In Python, this is handled via LiteLLM integration. In TypeScript, the built-in DefaultJudge is used.

You simply pass the model name (e.g., "gpt-4o") to the model parameter in your evaluation call:

from judgeval import JudgmentClient # Added import
from judgeval.data import Example # Added import
from judgeval.scorers import AnswerRelevancyScorer # Added import

client = JudgmentClient()
example1 = Example(input="Q1", actual_output="A1")

results = client.run_evaluation(
    examples=[example1],
    scorers=[AnswerRelevancyScorer(threshold=0.5)],
    model="gpt-4o"  # Uses LiteLLM
)

TogetherAI / Open Source Judge Models

judgeval also supports a variety of popular open-source judge models.

In Python, this uses LiteLLM with TogetherAI inference. In TypeScript, the built-in TogetherJudge is used. This includes models like the Llama, Mistral, QWEN, and DeepSeek families available via TogetherAI.

To use one, pass the model name (e.g., "meta-llama/Meta-Llama-3-8B-Instruct-Turbo") to the model parameter:

from judgeval import JudgmentClient # Added import
from judgeval.data import Example # Added import
from judgeval.scorers import AnswerRelevancyScorer # Added import

client = JudgmentClient()
example1 = Example(input="Q1", actual_output="A1")

results = client.run_evaluation(
    examples=[example1],
    scorers=[AnswerRelevancyScorer(threshold=0.5)],
    model="Qwen/Qwen2.5-72B-Instruct-Turbo"  # Uses LiteLLM + TogetherAI
)

Use Your Own Judge Model

If you have a custom model or need to integrate with a different API (e.g., Vertex AI), you can implement your own judge.

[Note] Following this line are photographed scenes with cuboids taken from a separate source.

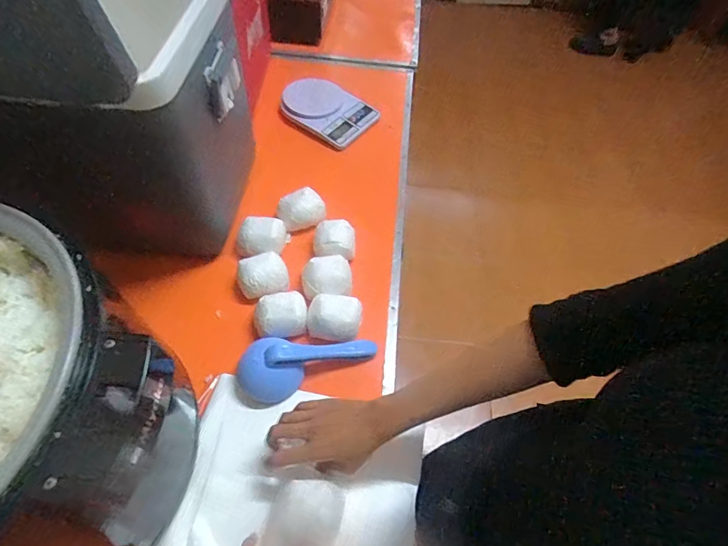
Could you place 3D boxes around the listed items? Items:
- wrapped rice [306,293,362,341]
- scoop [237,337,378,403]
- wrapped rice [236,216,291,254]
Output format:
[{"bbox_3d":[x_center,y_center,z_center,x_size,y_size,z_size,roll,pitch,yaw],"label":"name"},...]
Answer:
[{"bbox_3d":[-0.045,0.068,0.663,0.083,0.042,0.073,8,56,2],"label":"wrapped rice"},{"bbox_3d":[-0.081,0.133,0.615,0.206,0.052,0.095,1,56,-2],"label":"scoop"},{"bbox_3d":[-0.182,-0.062,0.754,0.089,0.058,0.065,6,56,1],"label":"wrapped rice"}]

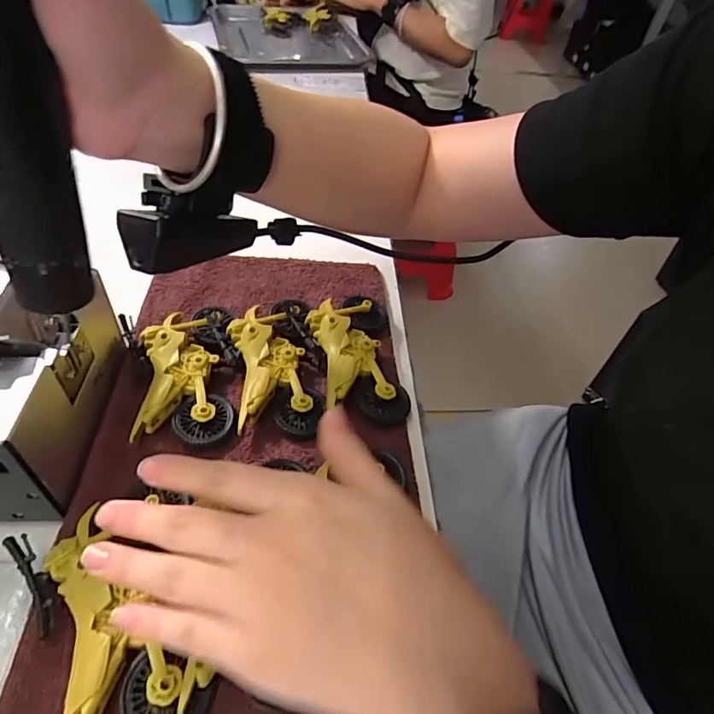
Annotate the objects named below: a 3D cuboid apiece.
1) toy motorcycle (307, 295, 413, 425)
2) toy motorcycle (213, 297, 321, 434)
[{"bbox_3d":[-0.001,-0.004,0.343,0.060,0.024,0.110,-3,47,-10],"label":"toy motorcycle"},{"bbox_3d":[-0.058,0.002,0.329,0.065,0.024,0.106,-6,48,-13],"label":"toy motorcycle"}]

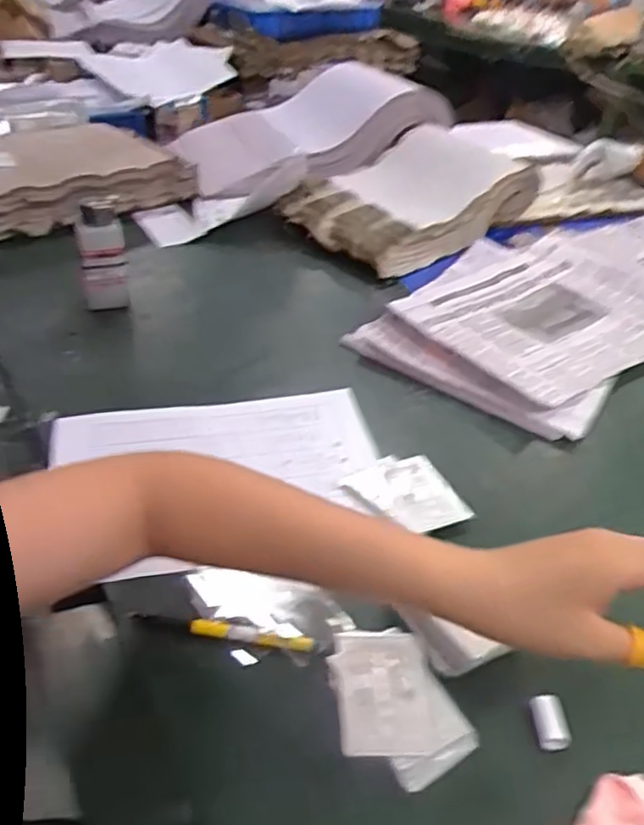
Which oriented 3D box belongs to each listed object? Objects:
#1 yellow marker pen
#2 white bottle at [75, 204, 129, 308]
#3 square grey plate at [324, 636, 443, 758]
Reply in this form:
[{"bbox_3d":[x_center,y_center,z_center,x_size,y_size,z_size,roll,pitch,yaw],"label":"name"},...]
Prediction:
[{"bbox_3d":[-0.069,0.156,0.478,0.139,0.011,0.013,9,37,7],"label":"yellow marker pen"},{"bbox_3d":[-0.259,-0.180,0.788,0.052,0.117,0.035,-8,38,-15],"label":"white bottle"},{"bbox_3d":[0.039,0.185,0.443,0.062,0.005,0.086,-2,37,-8],"label":"square grey plate"}]

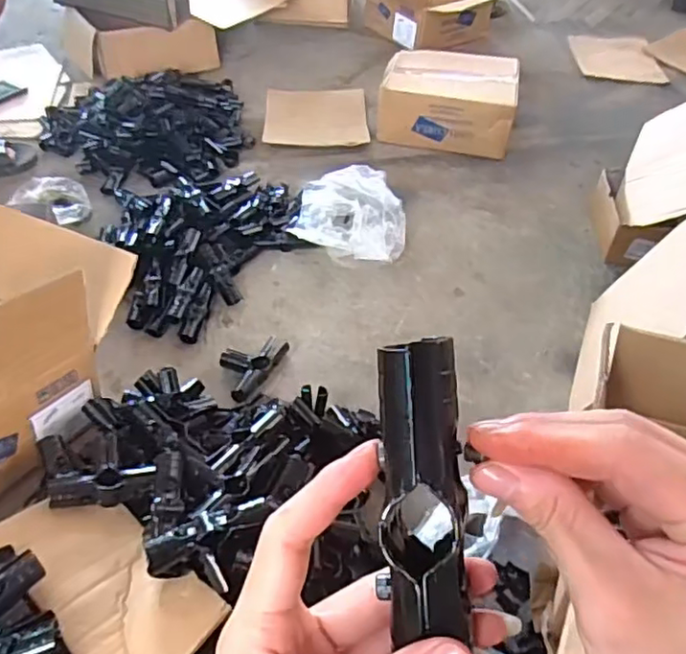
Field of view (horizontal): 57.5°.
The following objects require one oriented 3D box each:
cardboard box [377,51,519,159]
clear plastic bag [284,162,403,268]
[{"bbox_3d":[0.266,-0.571,1.607,0.331,0.148,0.262,10,46,6],"label":"cardboard box"},{"bbox_3d":[0.004,-0.228,1.284,0.226,0.081,0.221,-10,48,-13],"label":"clear plastic bag"}]

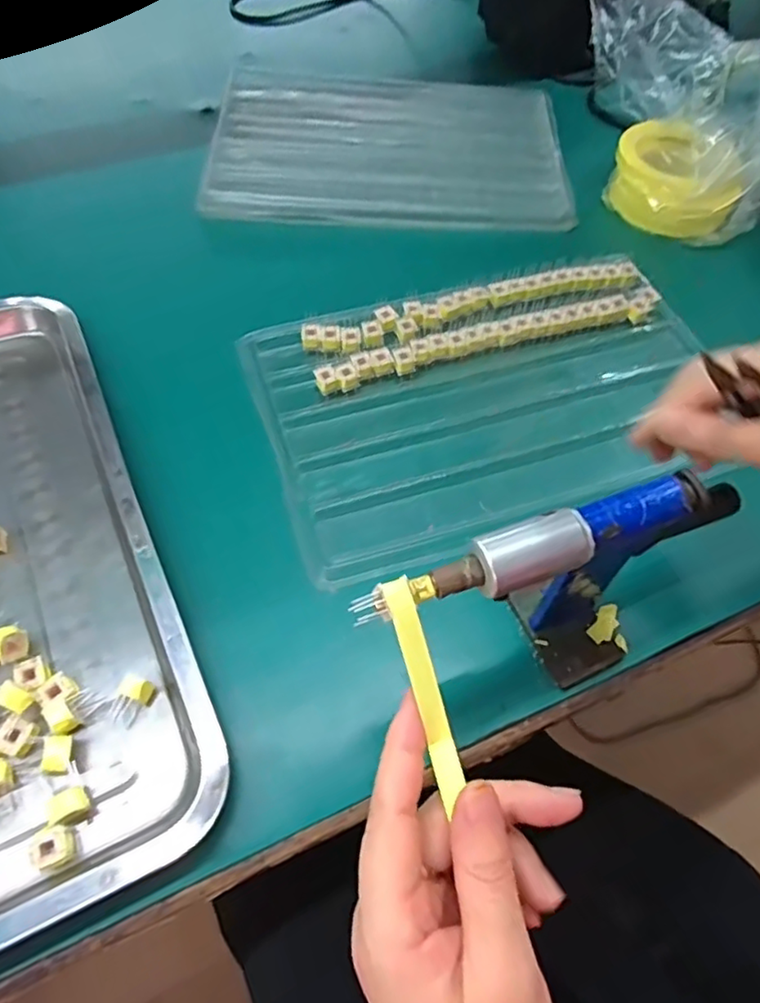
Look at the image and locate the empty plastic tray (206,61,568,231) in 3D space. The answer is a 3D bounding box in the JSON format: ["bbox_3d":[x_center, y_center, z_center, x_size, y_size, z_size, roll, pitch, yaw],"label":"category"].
[{"bbox_3d":[0.012,-0.341,0.585,0.318,0.019,0.245,4,59,0],"label":"empty plastic tray"}]

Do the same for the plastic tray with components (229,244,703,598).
[{"bbox_3d":[0.081,-0.078,0.432,0.317,0.021,0.196,-16,61,-12],"label":"plastic tray with components"}]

In Python, this involves inheriting from the judgevalJudge base class and implementing the required methods. In TypeScript, you implement the Judge interface.

import vertexai
from vertexai.generative_models import GenerativeModel
from judgeval.judges import judgevalJudge # Assuming import path
from typing import List # Added import

PROJECT_ID = "<YOUR PROJECT ID>"
vertexai.init(project=PROJECT_ID, location="<REGION NAME>")

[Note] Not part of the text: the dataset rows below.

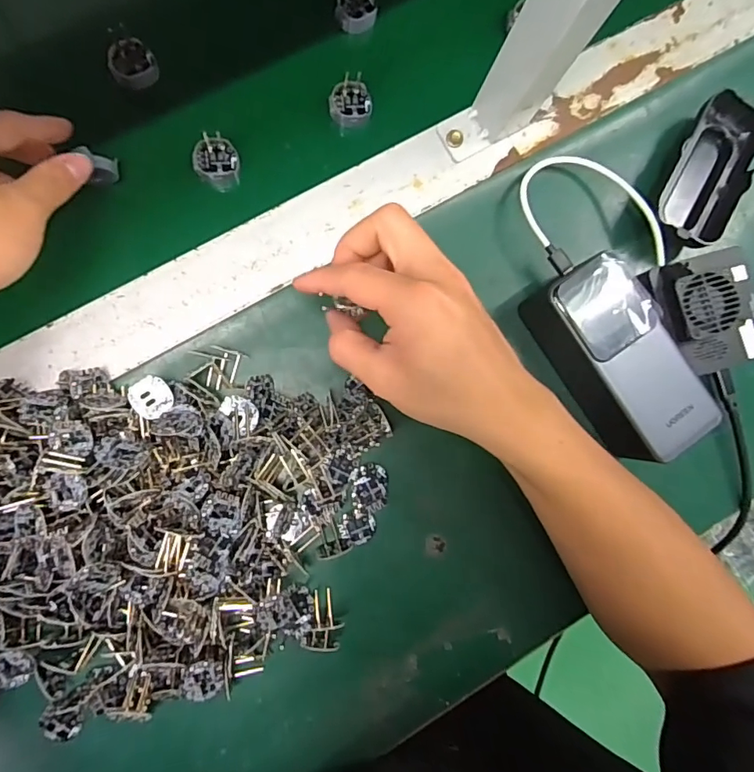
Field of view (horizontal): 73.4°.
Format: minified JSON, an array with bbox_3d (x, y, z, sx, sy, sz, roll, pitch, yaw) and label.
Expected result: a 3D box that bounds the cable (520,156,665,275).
[{"bbox_3d":[0.142,-0.118,0.345,0.082,0.026,0.089,0,88,-7],"label":"cable"}]

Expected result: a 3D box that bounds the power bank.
[{"bbox_3d":[0.156,-0.018,0.329,0.062,0.054,0.128,-28,90,-6],"label":"power bank"}]

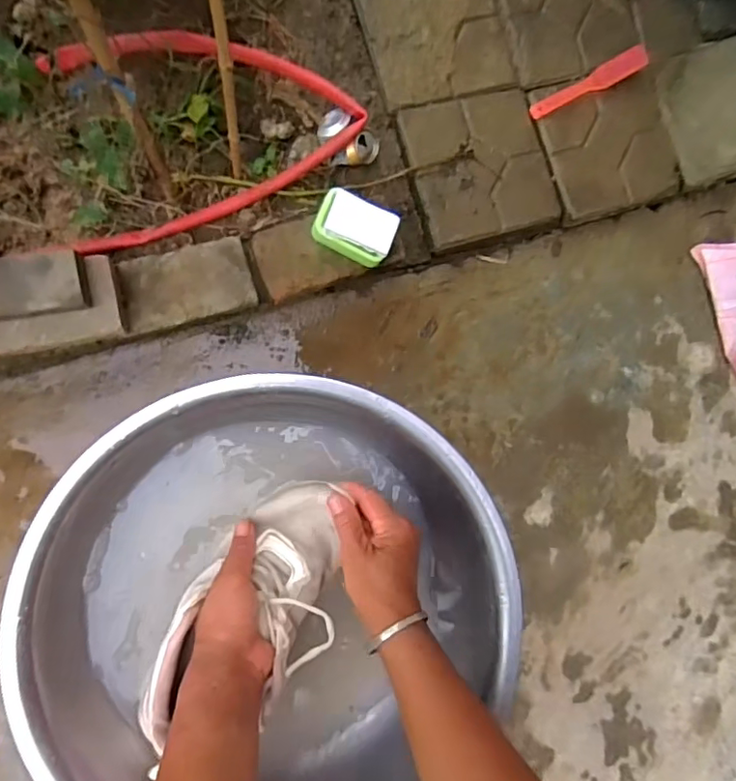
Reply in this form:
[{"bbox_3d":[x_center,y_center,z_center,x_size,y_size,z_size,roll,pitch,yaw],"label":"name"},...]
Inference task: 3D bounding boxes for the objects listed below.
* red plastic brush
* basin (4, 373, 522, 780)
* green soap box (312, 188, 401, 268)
[{"bbox_3d":[0.395,-0.543,0.993,0.228,0.036,0.044,-31,94,-10],"label":"red plastic brush"},{"bbox_3d":[-0.072,0.167,0.446,0.353,0.106,0.337,0,88,-10],"label":"basin"},{"bbox_3d":[-0.017,-0.252,0.862,0.121,0.031,0.090,26,84,-9],"label":"green soap box"}]

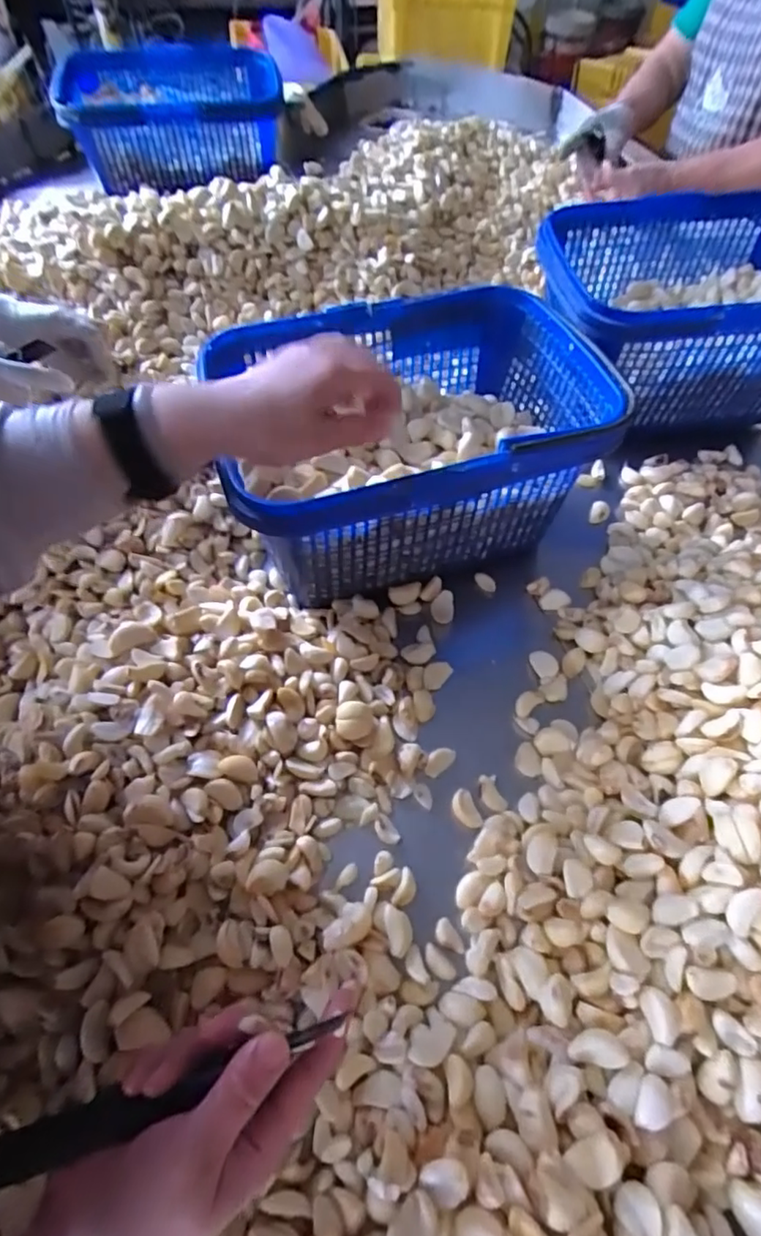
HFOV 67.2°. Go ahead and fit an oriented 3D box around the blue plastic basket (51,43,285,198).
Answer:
[{"bbox_3d":[-0.326,-0.809,0.934,0.311,0.120,0.311,-11,58,-9],"label":"blue plastic basket"}]

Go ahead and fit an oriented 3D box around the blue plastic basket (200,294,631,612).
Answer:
[{"bbox_3d":[0.022,-0.158,0.533,0.328,0.151,0.229,-17,59,-13],"label":"blue plastic basket"}]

class VertexAIJudge(judgevalJudge):

    def __init__(self, model_name: str = "gemini-1.5-flash-002"):
        super().__init__(model_name=model_name) # Call super init
        self.model = self.load_model() # Load model in init

    def load_model(self):
        # It's generally better to load the model once
        return GenerativeModel(self.model_name)

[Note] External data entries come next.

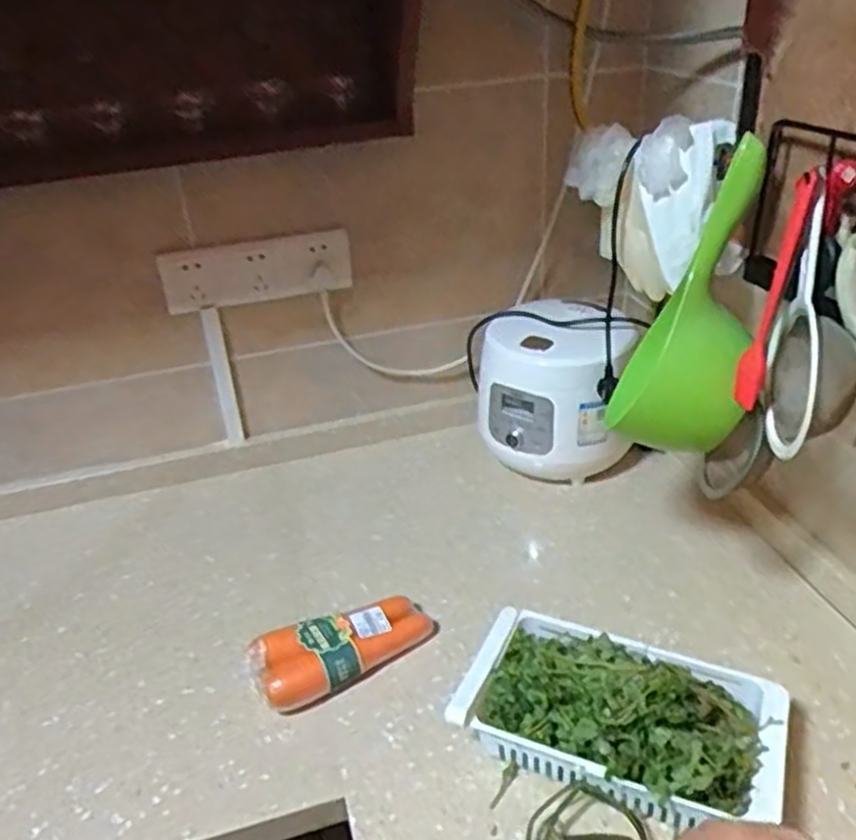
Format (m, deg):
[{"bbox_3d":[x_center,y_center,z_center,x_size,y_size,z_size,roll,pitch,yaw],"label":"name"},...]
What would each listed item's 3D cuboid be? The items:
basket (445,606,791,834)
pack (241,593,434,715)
[{"bbox_3d":[0.182,0.278,0.713,0.287,0.094,0.168,10,34,22],"label":"basket"},{"bbox_3d":[-0.088,0.249,0.827,0.204,0.048,0.080,-18,34,-22],"label":"pack"}]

    def generate(self, prompt: List[dict]) -> str:
        # For models that don't support chat history, we need to convert to string
        # If your model supports chat history, you can just pass the prompt directly
        response = self.model.generate_content(str(prompt))
        return response.text
    
    async def a_generate(self, prompt: List[dict]) -> str:
        response = await self.model.generate_content_async(str(prompt))
        return response.text
    
    def get_model_name(self) -> str:
        return self.model_name

# Usage (Example)
# from judgeval import JudgmentClient, Example, AnswerRelevancyScorer
# client = JudgmentClient()
# example1 = Example(input="Q1", actual_output="A1")
# custom_judge = VertexAIJudge()
# results = client.run_evaluation(
#     examples=[example1],
#     scorers=[AnswerRelevancyScorer(threshold=0.5)],
#     model=custom_judge # Pass the custom judge instance
# )
When providing a custom judge instance (like VertexAIJudge in Python or MyCustomJudge in TypeScript), pass the instance directly to the model parameter (Python) or the judge option (TypeScript) in the evaluation call. The built-in judges (DefaultJudge, TogetherJudge) are used automatically when you pass a model name string (like "gpt-4o" or "meta-llama/...") to the model option in TypeScript.